Members of Gov. Dannel P. Malloy’s administration met Wednesday evening for the first time with representatives of the State Employees Bargaining Agent Coalition, which represents the 45,000 unionized state workers.
Malloy has asked the unions for $2 billion in concessions and savings over the next two years in order to help balance the two-year $40 billion state budget. Both Malloy and union leadership have agreed not to negotiate their differences in the media, but Deputy Budget Director Mark Ojakian and Dan Livingston, chief SEBAC negotiator, put out a joint statement following the meeting.
“We engaged in a respectful and frank discussion,” the unions said. “We agreed to continue meeting and that the substance of our meetings would not be discussed in the press. We hope these discussions will be productive and yield positive results.”
Earlier in the day Wednesday Malloy, who did not attend the meeting with union officials, said he’s been very frank about the state’s fiscal situation.
“I made it clear that we couldn’t cut our way out of it, nor can we tax our way out of it,” Malloy said. “I presented a budget which I think is an appropriate compromise.”
He speculated the conversations will start with a set of ground rules on how the meetings will be conducted and what level of secrecy is expected by both sides. Then there’s the question of the timeline and how quickly negotiations will be concluded.
“I have not hidden the fact that in the absence of success we’ll have to go down a different road,” Malloy said. “We’ll be prepared to go down that road in a few months.”
Malloy has said he’s prepared to offer more spending cuts, not tax increases, if negotiations with the unions are not fruitful.
Malloy admitted Wednesday that while he’s at the table when these negotiations conclude, he’s never been there at the beginning and thus can’t comment on what happens at these initial meetings.
The unions negotiated a 20 year contract back in 1997 with then-Gov.
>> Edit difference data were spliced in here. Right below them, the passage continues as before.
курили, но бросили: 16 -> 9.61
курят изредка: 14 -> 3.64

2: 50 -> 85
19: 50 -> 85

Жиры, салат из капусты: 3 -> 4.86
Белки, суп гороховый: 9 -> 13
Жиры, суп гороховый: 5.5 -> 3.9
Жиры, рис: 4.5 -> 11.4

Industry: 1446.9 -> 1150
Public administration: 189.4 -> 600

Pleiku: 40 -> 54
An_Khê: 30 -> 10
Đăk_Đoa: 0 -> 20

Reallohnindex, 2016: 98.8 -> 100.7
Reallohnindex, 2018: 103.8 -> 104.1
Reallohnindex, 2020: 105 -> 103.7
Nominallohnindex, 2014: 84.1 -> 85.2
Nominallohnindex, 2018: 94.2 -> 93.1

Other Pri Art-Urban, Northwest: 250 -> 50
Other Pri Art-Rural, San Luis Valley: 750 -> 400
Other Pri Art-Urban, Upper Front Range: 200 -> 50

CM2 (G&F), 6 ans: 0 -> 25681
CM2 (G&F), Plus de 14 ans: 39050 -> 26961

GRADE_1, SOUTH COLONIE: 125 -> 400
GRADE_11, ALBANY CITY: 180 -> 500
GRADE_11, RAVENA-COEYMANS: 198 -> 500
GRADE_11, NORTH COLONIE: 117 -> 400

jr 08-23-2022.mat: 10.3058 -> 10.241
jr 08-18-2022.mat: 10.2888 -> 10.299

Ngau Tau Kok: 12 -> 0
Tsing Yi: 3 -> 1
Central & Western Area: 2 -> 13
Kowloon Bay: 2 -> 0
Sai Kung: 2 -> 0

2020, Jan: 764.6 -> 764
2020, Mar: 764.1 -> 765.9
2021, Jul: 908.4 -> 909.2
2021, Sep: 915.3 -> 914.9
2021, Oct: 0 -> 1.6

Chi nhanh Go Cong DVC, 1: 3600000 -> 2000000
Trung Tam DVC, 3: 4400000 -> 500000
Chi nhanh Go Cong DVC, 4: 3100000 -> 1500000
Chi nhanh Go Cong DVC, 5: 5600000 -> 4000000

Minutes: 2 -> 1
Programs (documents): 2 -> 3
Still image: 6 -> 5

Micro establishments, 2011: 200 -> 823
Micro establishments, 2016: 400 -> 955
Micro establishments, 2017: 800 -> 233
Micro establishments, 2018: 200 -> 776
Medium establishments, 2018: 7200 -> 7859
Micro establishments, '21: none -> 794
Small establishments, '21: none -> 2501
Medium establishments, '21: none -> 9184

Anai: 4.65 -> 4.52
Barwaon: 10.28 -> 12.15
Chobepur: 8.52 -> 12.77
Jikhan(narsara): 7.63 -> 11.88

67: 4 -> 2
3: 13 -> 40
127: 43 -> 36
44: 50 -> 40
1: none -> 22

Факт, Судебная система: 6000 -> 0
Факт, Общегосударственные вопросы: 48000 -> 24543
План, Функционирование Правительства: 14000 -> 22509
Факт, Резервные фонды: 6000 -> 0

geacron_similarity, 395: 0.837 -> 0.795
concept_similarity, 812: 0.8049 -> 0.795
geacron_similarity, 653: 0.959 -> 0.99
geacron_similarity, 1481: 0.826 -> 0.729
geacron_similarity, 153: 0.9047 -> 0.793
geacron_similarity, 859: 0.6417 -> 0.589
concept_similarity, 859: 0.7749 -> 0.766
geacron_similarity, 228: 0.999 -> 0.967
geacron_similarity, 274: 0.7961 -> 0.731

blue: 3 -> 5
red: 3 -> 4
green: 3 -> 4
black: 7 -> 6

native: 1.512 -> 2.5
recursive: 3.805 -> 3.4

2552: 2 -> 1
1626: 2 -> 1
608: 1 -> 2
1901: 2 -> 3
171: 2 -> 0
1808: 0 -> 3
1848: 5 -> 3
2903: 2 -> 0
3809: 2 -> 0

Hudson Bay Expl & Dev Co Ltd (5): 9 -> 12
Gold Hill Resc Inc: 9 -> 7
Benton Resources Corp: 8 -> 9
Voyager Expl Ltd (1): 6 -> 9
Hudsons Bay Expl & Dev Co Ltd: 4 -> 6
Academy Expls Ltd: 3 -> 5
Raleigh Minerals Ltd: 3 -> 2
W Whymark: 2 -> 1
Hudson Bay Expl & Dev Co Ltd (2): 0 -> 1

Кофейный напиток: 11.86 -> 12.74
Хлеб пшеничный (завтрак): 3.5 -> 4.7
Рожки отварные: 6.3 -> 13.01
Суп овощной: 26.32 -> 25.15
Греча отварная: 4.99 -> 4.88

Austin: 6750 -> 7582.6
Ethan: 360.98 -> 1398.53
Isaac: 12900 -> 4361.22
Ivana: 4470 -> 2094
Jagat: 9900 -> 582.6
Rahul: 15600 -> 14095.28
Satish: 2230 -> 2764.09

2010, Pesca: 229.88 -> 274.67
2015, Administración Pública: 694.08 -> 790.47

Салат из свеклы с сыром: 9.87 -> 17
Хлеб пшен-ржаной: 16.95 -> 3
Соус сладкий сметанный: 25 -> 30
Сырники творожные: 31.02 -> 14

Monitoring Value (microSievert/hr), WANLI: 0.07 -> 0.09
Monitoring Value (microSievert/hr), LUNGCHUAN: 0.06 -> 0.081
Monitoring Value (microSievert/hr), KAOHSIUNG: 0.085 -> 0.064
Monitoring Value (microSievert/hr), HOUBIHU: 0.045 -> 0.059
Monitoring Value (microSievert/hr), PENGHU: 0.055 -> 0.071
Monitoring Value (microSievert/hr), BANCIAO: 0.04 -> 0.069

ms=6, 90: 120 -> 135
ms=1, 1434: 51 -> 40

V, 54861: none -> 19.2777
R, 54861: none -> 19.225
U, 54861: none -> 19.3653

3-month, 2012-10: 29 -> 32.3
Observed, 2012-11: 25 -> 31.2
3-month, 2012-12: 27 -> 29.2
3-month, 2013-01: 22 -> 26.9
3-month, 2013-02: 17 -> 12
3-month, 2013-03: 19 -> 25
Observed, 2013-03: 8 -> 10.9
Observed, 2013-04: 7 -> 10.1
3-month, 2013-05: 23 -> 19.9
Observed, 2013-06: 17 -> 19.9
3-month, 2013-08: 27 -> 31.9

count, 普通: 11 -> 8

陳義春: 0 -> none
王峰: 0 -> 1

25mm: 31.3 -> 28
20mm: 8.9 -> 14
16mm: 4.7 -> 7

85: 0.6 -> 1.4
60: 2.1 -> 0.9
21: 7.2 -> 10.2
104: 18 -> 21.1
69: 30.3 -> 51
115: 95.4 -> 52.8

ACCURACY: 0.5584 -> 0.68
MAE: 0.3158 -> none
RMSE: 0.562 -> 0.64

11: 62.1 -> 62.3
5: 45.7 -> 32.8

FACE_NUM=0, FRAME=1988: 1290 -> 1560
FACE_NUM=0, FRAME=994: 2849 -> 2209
John G. Rowland. Their contract including health benefits and pensions doesn’t expire until 2017, but Malloy has called their wage and benefit package unsustainable. He has also criticized Rowland for agreeing to such a long term labor contract.
Asked why the unions with six years left on their contract would want to even open negotiations with the administration, Malloy said “ because they want to see these issues resolved, as much as I want to see them resolved.”
Union leaders like AFL-CIO President John Olsen, who is not involved in the negotiations, insisted Malloy’s approach to solving the first year of the budget by raising taxes $1.5 billion and cutting spending $1.76 billion, isn’t a balanced approach. Olsen has argued Malloy should be taxing the wealthier far more than he has proposed.
But during his first Town Hall meeting in Bridgeport, Malloy defended his 0.2 percent income tax increase on the state’s wealthiest citizens by explaining that they saw a full one percent increase in their rates just 18 months ago.
In 2009 the unions with former Gov. M. Jodi Rell negotiated about $750 million in concessions, including a wage freeze in the first year, seven furlough days over two years, and increases in health benefits and pension contributions. But Malloy has said not all of that $750 million counts as a concession since at least $300 million was a deferred payment by the state to the pension fund.
Malloy was in New London Wednesday evening at his third Town Hall meeting both defending and selling his budget to the people.
“More people are saluting than not,” Malloy said of his budget proposal.
“I think most people have come to understand that we can’t tax our way out of it, nor can we cut our way out of it. That it involves a compromise of both of those steps,” Malloy said.
The legislature’s Appropriations Committee has been holding nightly meetings on Malloy’s budget proposal. The conversations at those meetings vary depending on which agencies are up for discussion, but most oppose the consolidations and some of the spending cuts. Most admit the cuts are painful, but not as painful as they could have been. The Appropriations Committee will issue its budget proposal in April, which will be followed by the Finance, Revenue, and Bonding Committee’s tax package.